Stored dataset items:
*** Block opens ***

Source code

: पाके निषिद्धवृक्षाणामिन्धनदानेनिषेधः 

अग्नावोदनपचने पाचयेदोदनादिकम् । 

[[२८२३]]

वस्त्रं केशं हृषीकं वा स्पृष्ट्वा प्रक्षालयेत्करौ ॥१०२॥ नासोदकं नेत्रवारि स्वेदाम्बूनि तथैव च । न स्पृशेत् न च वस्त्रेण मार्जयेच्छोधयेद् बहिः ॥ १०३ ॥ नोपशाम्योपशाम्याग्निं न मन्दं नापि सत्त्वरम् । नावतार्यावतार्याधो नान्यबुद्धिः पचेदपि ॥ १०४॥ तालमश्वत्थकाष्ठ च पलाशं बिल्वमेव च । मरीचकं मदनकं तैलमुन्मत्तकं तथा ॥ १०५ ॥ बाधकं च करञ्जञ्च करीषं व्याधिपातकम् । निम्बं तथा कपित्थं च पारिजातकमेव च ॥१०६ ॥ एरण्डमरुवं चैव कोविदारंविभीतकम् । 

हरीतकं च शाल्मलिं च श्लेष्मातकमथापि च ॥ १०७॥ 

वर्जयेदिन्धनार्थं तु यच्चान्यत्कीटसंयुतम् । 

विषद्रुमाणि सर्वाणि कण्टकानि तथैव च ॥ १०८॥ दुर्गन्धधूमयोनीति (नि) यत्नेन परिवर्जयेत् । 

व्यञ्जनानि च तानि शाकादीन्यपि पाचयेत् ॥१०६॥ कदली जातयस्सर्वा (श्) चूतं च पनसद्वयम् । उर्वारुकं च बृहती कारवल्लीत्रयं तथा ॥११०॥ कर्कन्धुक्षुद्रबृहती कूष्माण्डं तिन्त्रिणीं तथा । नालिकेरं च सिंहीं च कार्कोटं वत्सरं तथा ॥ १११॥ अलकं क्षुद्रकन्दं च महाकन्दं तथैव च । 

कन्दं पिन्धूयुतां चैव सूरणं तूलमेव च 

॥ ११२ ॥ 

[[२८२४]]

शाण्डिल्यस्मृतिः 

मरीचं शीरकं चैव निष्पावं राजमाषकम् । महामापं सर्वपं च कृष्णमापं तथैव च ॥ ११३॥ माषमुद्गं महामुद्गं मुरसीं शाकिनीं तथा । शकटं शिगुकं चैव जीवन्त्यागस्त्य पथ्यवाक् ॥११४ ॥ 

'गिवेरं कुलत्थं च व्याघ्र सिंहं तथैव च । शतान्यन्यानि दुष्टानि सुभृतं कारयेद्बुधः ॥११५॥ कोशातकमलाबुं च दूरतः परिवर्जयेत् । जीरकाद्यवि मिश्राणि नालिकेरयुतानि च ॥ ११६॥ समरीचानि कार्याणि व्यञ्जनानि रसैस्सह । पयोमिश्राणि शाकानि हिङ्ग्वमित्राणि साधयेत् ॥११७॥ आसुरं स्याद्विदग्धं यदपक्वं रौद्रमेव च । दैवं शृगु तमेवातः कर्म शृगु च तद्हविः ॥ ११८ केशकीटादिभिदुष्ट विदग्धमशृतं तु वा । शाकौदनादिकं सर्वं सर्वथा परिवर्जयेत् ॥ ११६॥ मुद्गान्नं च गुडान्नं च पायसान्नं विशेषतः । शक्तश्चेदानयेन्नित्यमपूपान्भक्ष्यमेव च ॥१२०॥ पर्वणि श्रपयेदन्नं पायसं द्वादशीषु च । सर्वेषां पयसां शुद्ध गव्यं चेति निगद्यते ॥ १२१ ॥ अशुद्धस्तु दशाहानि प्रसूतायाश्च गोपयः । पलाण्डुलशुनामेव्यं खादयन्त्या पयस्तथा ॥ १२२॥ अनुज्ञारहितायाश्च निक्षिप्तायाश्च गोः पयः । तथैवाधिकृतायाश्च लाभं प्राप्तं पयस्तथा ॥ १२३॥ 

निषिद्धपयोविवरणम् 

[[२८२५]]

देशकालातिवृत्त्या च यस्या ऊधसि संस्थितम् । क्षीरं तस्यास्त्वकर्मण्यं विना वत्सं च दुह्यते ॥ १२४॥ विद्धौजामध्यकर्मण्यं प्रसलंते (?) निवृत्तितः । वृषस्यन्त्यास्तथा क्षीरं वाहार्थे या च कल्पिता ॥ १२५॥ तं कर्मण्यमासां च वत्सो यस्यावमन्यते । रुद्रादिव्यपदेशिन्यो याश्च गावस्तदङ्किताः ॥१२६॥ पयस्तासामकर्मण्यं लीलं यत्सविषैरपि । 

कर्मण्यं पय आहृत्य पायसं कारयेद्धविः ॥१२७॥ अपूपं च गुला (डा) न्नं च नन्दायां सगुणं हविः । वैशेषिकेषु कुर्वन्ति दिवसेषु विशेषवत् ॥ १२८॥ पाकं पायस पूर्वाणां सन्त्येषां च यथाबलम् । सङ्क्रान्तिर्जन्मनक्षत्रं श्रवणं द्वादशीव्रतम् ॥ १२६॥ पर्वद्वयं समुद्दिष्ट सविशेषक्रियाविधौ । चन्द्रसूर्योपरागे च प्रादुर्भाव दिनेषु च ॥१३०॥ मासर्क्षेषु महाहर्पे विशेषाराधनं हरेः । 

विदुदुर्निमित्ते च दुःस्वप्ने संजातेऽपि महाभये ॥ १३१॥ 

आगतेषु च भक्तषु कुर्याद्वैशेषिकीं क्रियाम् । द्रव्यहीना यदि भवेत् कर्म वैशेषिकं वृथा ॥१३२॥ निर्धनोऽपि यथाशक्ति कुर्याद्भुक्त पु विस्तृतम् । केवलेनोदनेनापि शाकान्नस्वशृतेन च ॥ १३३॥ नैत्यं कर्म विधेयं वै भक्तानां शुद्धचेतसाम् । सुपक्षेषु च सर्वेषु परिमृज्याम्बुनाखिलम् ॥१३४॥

*** Block closes ***

■ Problem: With every line kept whole, write out the records again exactly.

■ Exercise result:
Source code

: पाके निषिद्धवृक्षाणामिन्धनदानेनिषेधः 

अग्नावोदनपचने पाचयेदोदनादिकम् । 

[[२८२३]]

वस्त्रं केशं हृषीकं वा स्पृष्ट्वा प्रक्षालयेत्करौ ॥१०२॥ नासोदकं नेत्रवारि स्वेदाम्बूनि तथैव च । न स्पृशेत् न च वस्त्रेण मार्जयेच्छोधयेद् बहिः ॥ १०३ ॥ नोपशाम्योपशाम्याग्निं न मन्दं नापि सत्त्वरम् । नावतार्यावतार्याधो नान्यबुद्धिः पचेदपि ॥ १०४॥ तालमश्वत्थकाष्ठ च पलाशं बिल्वमेव च । मरीचकं मदनकं तैलमुन्मत्तकं तथा ॥ १०५ ॥ बाधकं च करञ्जञ्च करीषं व्याधिपातकम् । निम्बं तथा कपित्थं च पारिजातकमेव च ॥१०६ ॥ एरण्डमरुवं चैव कोविदारंविभीतकम् । 

हरीतकं च शाल्मलिं च श्लेष्मातकमथापि च ॥ १०७॥ 

वर्जयेदिन्धनार्थं तु यच्चान्यत्कीटसंयुतम् । 

विषद्रुमाणि सर्वाणि कण्टकानि तथैव च ॥ १०८॥ दुर्गन्धधूमयोनीति (नि) यत्नेन परिवर्जयेत् । 

व्यञ्जनानि च तानि शाकादीन्यपि पाचयेत् ॥१०६॥ कदली जातयस्सर्वा (श्) चूतं च पनसद्वयम् । उर्वारुकं च बृहती कारवल्लीत्रयं तथा ॥११०॥ कर्कन्धुक्षुद्रबृहती कूष्माण्डं तिन्त्रिणीं तथा । नालिकेरं च सिंहीं च कार्कोटं वत्सरं तथा ॥ १११॥ अलकं क्षुद्रकन्दं च महाकन्दं तथैव च । 

कन्दं पिन्धूयुतां चैव सूरणं तूलमेव च 

॥ ११२ ॥ 

[[२८२४]]

शाण्डिल्यस्मृतिः 

मरीचं शीरकं चैव निष्पावं राजमाषकम् । महामापं सर्वपं च कृष्णमापं तथैव च ॥ ११३॥ माषमुद्गं महामुद्गं मुरसीं शाकिनीं तथा । शकटं शिगुकं चैव जीवन्त्यागस्त्य पथ्यवाक् ॥११४ ॥ 

'गिवेरं कुलत्थं च व्याघ्र सिंहं तथैव च । शतान्यन्यानि दुष्टानि सुभृतं कारयेद्बुधः ॥११५॥ कोशातकमलाबुं च दूरतः परिवर्जयेत् । जीरकाद्यवि मिश्राणि नालिकेरयुतानि च ॥ ११६॥ समरीचानि कार्याणि व्यञ्जनानि रसैस्सह । पयोमिश्राणि शाकानि हिङ्ग्वमित्राणि साधयेत् ॥११७॥ आसुरं स्याद्विदग्धं यदपक्वं रौद्रमेव च । दैवं शृगु तमेवातः कर्म शृगु च तद्हविः ॥ ११८ केशकीटादिभिदुष्ट विदग्धमशृतं तु वा । शाकौदनादिकं सर्वं सर्वथा परिवर्जयेत् ॥ ११६॥ मुद्गान्नं च गुडान्नं च पायसान्नं विशेषतः । शक्तश्चेदानयेन्नित्यमपूपान्भक्ष्यमेव च ॥१२०॥ पर्वणि श्रपयेदन्नं पायसं द्वादशीषु च । सर्वेषां पयसां शुद्ध गव्यं चेति निगद्यते ॥ १२१ ॥ अशुद्धस्तु दशाहानि प्रसूतायाश्च गोपयः । पलाण्डुलशुनामेव्यं खादयन्त्या पयस्तथा ॥ १२२॥ अनुज्ञारहितायाश्च निक्षिप्तायाश्च गोः पयः । तथैवाधिकृतायाश्च लाभं प्राप्तं पयस्तथा ॥ १२३॥ 

निषिद्धपयोविवरणम् 

[[२८२५]]

देशकालातिवृत्त्या च यस्या ऊधसि संस्थितम् । क्षीरं तस्यास्त्वकर्मण्यं विना वत्सं च दुह्यते ॥ १२४॥ विद्धौजामध्यकर्मण्यं प्रसलंते (?) निवृत्तितः । वृषस्यन्त्यास्तथा क्षीरं वाहार्थे या च कल्पिता ॥ १२५॥ तं कर्मण्यमासां च वत्सो यस्यावमन्यते । रुद्रादिव्यपदेशिन्यो याश्च गावस्तदङ्किताः ॥१२६॥ पयस्तासामकर्मण्यं लीलं यत्सविषैरपि । 

कर्मण्यं पय आहृत्य पायसं कारयेद्धविः ॥१२७॥ अपूपं च गुला (डा) न्नं च नन्दायां सगुणं हविः । वैशेषिकेषु कुर्वन्ति दिवसेषु विशेषवत् ॥ १२८॥ पाकं पायस पूर्वाणां सन्त्येषां च यथाबलम् । सङ्क्रान्तिर्जन्मनक्षत्रं श्रवणं द्वादशीव्रतम् ॥ १२६॥ पर्वद्वयं समुद्दिष्ट सविशेषक्रियाविधौ । चन्द्रसूर्योपरागे च प्रादुर्भाव दिनेषु च ॥१३०॥ मासर्क्षेषु महाहर्पे विशेषाराधनं हरेः । 

विदुदुर्निमित्ते च दुःस्वप्ने संजातेऽपि महाभये ॥ १३१॥ 

आगतेषु च भक्तषु कुर्याद्वैशेषिकीं क्रियाम् । द्रव्यहीना यदि भवेत् कर्म वैशेषिकं वृथा ॥१३२॥ निर्धनोऽपि यथाशक्ति कुर्याद्भुक्त पु विस्तृतम् । केवलेनोदनेनापि शाकान्नस्वशृतेन च ॥ १३३॥ नैत्यं कर्म विधेयं वै भक्तानां शुद्धचेतसाम् । सुपक्षेषु च सर्वेषु परिमृज्याम्बुनाखिलम् ॥१३४॥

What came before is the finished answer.